[Exercise aim]
Copy out the text of the material below word for word, leaving out the pictures.

[Dataset records]
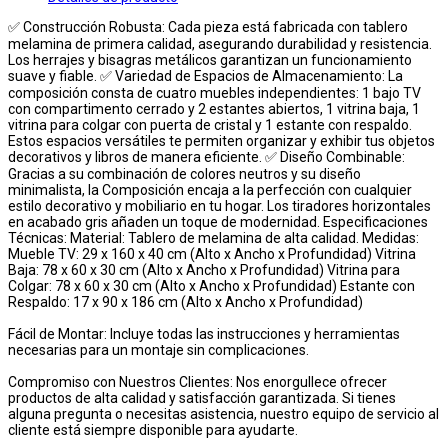
✅ Construcción Robusta: Cada pieza está fabricada con tablero
melamina de primera calidad, asegurando durabilidad y resistencia.
Los herrajes y bisagras metálicos garantizan un funcionamiento
suave y fiable. ✅ Variedad de Espacios de Almacenamiento: La
composición consta de cuatro muebles independientes: 1 bajo TV
con compartimento cerrado y 2 estantes abiertos, 1 vitrina baja, 1
vitrina para colgar con puerta de cristal y 1 estante con respaldo.
Estos espacios versátiles te permiten organizar y exhibir tus objetos
decorativos y libros de manera eficiente. ✅ Diseño Combinable:
Gracias a su combinación de colores neutros y su diseño
minimalista, la Composición encaja a la perfección con cualquier
estilo decorativo y mobiliario en tu hogar. Los tiradores horizontales
en acabado gris añaden un toque de modernidad. Especificaciones
Técnicas: Material: Tablero de melamina de alta calidad. Medidas:
Mueble TV: 29 x 160 x 40 cm (Alto x Ancho x Profundidad) Vitrina
Baja: 78 x 60 x 30 cm (Alto x Ancho x Profundidad) Vitrina para
Colgar: 78 x 60 x 30 cm (Alto x Ancho x Profundidad) Estante con
Respaldo: 17 x 90 x 186 cm (Alto x Ancho x Profundidad)
Fácil de Montar: Incluye todas las instrucciones y herramientas
necesarias para un montaje sin complicaciones.
Compromiso con Nuestros Clientes: Nos enorgullece ofrecer
productos de alta calidad y satisfacción garantizada. Si tienes
alguna pregunta o necesitas asistencia, nuestro equipo de servicio al
cliente está siempre disponible para ayudarte.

[Task result]
✅ Construcción Robusta: Cada pieza está fabricada con tablero
melamina de primera calidad, asegurando durabilidad y resistencia.
Los herrajes y bisagras metálicos garantizan un funcionamiento
suave y fiable. ✅ Variedad de Espacios de Almacenamiento: La
composición consta de cuatro muebles independientes: 1 bajo TV
con compartimento cerrado y 2 estantes abiertos, 1 vitrina baja, 1
vitrina para colgar con puerta de cristal y 1 estante con respaldo.
Estos espacios versátiles te permiten organizar y exhibir tus objetos
decorativos y libros de manera eficiente. ✅ Diseño Combinable:
Gracias a su combinación de colores neutros y su diseño
minimalista, la Composición encaja a la perfección con cualquier
estilo decorativo y mobiliario en tu hogar. Los tiradores horizontales
en acabado gris añaden un toque de modernidad. Especificaciones
Técnicas: Material: Tablero de melamina de alta calidad. Medidas:
Mueble TV: 29 x 160 x 40 cm (Alto x Ancho x Profundidad) Vitrina
Baja: 78 x 60 x 30 cm (Alto x Ancho x Profundidad) Vitrina para
Colgar: 78 x 60 x 30 cm (Alto x Ancho x Profundidad) Estante con
Respaldo: 17 x 90 x 186 cm (Alto x Ancho x Profundidad)
Fácil de Montar: Incluye todas las instrucciones y herramientas
necesarias para un montaje sin complicaciones.
Compromiso con Nuestros Clientes: Nos enorgullece ofrecer
productos de alta calidad y satisfacción garantizada. Si tienes
alguna pregunta o necesitas asistencia, nuestro equipo de servicio al
cliente está siempre disponible para ayudarte.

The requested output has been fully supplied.